■ **Extract to read**:

━━━━━━━━━━━━━━━━━━━━━━━━━━━━━━

Plasma has been used by researchers to create water that stays significantly free from bacteria. This water can be used as a disinfectant for at least seven days after becoming plasma-active.
Their study, published today, 4 November 2011, in IOP Publishing's Journal of Physics D: Applied Physics
, reports on the exposure of water to the cocktail of compounds contained in plasma which subsequently cause it to stay antibacterial for a week, opening up a multitude of applications such as the sterilisation of medical equipment and the treatment of wounds.
To do this, the researchers, from the University of California, Berkeley, created plasma in air and exposed it to a solution of distilled water for 20 minutes to activate it. Once activated, the researchers allowed the water to sit for periods of up to one week before dropping a pellet of E.coli bacteria into the solution.
The bacteria were left in the water for either 15 minutes or three hours and the number of living bacterial cells present was then measured and compared to the numbers of cells in an untreated solution. Surprisingly, the solution created up to seven days earlier had a significant antibacterial effect when the bacteria were exposed for three hours.

━━━━━━━━━━━━━━━━━━━━━━━━━━━━━━

(Saved entries)
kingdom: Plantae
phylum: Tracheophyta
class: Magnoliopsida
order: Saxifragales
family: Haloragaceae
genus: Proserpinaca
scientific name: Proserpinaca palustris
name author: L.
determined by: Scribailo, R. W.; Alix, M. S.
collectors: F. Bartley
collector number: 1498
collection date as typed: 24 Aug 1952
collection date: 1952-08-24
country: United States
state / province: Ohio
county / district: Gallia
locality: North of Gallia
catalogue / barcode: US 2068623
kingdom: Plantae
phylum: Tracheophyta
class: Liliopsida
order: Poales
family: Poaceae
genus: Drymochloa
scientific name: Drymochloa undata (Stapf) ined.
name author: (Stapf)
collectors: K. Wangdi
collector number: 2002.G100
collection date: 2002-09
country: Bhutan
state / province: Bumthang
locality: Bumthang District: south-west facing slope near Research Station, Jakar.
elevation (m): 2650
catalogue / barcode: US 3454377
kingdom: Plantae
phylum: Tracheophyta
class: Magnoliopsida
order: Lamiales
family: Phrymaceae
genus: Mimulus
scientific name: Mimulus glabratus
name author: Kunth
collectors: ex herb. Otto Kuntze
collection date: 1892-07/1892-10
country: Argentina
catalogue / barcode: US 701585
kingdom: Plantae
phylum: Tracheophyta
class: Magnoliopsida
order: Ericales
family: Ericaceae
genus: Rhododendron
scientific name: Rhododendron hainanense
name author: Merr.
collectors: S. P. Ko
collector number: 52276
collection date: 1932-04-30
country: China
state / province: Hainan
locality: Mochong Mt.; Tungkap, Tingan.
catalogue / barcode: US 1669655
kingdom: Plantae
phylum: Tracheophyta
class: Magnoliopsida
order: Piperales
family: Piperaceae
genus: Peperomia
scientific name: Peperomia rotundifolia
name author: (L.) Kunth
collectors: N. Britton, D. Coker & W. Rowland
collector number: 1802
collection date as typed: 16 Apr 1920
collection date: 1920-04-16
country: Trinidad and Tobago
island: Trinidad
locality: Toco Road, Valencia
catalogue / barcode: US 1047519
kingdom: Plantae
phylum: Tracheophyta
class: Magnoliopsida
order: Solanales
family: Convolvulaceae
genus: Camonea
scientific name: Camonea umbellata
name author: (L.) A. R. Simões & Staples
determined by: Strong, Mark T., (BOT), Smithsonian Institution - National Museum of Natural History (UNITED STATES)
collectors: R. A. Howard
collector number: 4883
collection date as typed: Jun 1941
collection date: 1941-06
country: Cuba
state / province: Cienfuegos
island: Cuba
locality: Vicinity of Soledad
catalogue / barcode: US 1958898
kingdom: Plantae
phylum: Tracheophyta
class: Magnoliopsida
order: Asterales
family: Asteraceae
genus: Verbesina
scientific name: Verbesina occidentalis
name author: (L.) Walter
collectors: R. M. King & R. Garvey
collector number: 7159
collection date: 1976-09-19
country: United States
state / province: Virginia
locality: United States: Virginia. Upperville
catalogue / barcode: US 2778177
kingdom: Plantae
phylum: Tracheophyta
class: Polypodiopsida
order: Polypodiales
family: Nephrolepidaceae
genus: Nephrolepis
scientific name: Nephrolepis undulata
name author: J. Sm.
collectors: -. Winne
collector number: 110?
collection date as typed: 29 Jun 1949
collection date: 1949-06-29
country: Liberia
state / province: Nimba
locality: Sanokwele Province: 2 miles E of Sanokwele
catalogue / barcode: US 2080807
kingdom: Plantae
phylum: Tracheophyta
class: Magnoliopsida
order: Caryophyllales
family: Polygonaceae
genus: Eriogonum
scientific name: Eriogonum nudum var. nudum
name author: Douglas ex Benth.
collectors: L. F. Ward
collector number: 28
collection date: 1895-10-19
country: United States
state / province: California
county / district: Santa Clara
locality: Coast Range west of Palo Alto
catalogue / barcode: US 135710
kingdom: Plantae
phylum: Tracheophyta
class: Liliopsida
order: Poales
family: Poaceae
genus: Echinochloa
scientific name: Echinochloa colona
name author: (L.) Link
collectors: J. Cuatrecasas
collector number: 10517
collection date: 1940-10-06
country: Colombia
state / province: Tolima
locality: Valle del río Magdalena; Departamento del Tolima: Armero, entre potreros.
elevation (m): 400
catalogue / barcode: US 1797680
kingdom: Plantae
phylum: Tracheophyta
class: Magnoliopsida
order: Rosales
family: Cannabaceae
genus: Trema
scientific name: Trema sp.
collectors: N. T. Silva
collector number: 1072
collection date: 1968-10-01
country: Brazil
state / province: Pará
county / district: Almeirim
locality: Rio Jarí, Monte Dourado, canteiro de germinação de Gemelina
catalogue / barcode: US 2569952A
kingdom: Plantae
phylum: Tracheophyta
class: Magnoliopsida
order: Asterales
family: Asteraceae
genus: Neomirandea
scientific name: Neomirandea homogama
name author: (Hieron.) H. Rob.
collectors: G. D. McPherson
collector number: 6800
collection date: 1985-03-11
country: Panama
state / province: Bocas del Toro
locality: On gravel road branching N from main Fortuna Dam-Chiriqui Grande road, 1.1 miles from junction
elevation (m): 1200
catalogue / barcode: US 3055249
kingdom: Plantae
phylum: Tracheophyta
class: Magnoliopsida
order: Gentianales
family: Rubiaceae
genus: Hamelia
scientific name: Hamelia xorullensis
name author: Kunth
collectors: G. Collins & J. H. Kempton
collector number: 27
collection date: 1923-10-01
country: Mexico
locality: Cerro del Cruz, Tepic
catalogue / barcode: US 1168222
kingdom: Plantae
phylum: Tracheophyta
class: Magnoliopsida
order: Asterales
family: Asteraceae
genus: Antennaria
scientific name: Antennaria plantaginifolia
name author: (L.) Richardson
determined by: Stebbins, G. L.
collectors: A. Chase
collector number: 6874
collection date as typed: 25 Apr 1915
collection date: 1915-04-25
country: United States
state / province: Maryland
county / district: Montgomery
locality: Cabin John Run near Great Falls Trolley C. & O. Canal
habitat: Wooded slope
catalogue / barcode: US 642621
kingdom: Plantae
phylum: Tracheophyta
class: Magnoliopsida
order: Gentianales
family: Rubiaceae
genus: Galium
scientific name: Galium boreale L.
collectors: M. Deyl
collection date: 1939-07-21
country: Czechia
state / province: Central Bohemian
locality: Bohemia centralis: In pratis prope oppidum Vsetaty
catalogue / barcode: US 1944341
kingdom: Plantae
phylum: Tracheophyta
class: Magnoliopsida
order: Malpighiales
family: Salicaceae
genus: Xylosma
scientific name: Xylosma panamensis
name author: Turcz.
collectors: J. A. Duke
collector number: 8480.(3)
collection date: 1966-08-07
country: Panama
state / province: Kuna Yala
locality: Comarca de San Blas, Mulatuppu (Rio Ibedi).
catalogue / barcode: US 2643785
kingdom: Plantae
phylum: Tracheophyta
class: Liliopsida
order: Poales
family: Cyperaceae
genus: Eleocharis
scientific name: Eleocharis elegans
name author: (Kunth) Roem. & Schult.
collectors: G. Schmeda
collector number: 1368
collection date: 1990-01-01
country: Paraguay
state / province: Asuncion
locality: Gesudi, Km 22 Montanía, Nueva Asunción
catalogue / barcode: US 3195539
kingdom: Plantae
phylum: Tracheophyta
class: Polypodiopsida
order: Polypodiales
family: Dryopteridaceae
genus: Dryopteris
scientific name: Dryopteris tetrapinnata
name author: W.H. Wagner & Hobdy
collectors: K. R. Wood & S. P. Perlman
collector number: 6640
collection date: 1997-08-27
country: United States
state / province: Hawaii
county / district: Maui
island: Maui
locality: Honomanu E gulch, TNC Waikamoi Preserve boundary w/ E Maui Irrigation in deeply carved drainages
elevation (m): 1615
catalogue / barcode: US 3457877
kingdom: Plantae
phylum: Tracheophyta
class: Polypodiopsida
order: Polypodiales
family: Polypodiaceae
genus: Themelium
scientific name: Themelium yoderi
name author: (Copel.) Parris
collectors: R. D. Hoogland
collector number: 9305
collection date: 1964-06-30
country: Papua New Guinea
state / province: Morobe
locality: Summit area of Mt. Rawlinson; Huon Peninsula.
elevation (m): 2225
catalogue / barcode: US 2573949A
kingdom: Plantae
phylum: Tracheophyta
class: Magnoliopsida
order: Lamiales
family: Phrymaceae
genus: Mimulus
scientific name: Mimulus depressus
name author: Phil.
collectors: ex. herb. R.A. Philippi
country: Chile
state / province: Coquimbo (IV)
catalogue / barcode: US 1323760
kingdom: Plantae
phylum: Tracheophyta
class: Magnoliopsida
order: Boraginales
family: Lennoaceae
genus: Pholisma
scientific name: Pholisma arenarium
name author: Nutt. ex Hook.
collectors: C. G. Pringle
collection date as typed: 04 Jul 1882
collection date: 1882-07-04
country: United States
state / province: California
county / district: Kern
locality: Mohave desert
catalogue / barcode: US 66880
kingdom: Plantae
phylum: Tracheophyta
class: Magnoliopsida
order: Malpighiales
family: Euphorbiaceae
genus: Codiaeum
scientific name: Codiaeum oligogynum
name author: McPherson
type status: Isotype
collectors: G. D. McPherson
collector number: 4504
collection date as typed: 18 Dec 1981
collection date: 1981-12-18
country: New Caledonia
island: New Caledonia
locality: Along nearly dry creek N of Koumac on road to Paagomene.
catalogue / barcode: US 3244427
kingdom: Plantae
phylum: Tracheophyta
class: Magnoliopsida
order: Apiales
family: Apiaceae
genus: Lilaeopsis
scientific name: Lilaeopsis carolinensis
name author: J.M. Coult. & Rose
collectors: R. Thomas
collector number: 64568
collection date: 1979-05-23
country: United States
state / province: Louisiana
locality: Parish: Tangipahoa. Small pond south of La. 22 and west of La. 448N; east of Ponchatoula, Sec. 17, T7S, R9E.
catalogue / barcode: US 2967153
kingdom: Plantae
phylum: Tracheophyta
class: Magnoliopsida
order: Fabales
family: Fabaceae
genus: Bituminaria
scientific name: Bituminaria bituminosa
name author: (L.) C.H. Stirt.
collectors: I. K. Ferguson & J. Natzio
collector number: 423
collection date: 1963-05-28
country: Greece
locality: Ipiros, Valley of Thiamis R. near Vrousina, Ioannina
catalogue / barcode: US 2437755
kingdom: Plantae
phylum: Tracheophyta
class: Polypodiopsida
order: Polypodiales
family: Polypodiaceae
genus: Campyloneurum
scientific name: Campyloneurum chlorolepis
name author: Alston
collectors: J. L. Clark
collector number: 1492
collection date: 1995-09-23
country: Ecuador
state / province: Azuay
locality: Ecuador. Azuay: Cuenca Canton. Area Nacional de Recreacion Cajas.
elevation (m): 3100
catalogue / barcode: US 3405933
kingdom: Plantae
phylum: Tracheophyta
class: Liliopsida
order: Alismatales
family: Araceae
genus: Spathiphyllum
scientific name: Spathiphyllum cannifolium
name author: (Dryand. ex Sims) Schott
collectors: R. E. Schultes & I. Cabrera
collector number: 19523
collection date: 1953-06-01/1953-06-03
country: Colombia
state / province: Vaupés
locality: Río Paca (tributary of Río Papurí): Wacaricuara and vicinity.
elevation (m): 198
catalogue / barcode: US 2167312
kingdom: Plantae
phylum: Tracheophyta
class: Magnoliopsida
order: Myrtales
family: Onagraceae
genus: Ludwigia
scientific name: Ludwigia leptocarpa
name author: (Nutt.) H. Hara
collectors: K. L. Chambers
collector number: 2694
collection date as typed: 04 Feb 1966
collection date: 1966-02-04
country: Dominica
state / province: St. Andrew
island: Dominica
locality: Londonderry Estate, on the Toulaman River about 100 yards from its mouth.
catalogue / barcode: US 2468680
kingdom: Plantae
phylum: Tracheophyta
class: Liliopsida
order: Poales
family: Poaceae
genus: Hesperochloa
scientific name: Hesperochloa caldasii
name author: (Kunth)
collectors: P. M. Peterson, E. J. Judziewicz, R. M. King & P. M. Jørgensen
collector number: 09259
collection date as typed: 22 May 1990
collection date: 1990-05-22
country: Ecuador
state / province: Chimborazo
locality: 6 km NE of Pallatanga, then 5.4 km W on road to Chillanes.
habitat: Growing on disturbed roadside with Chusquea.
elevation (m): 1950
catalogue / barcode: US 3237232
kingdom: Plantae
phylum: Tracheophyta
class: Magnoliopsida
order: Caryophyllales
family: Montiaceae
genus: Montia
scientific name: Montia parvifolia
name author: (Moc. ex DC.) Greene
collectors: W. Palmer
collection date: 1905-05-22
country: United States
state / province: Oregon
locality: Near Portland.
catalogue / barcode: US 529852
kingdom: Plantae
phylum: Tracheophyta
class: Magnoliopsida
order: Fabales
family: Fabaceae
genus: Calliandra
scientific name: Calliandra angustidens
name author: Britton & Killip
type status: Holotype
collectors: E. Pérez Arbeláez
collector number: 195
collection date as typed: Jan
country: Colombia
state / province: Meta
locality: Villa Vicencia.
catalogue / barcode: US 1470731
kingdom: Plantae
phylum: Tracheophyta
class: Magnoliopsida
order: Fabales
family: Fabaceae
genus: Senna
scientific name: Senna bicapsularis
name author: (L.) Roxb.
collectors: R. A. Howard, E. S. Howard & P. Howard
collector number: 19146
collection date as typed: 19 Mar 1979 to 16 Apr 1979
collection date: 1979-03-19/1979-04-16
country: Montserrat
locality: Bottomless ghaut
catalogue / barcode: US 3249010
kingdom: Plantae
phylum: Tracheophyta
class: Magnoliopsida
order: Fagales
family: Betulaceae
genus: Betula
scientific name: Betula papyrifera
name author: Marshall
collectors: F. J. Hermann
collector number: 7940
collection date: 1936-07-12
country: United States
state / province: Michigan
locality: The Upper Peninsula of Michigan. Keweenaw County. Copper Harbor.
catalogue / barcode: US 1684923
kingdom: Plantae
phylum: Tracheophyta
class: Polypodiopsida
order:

━━━━━━━━━━━━━━━━━━━━━━━━━━━━━━

■ **Task**:
Please answer these questions about the text on plasma-activated water:
1. In which journal was the study published?
2. For how long was the distilled water exposed to plasma to activate it?
3. For what lengths of time were the bacteria left in the water?

■ **Response to this exercise**:
1. Journal of Physics D: Applied Physics
2. 20 minutes
3. Either 15 minutes or three hours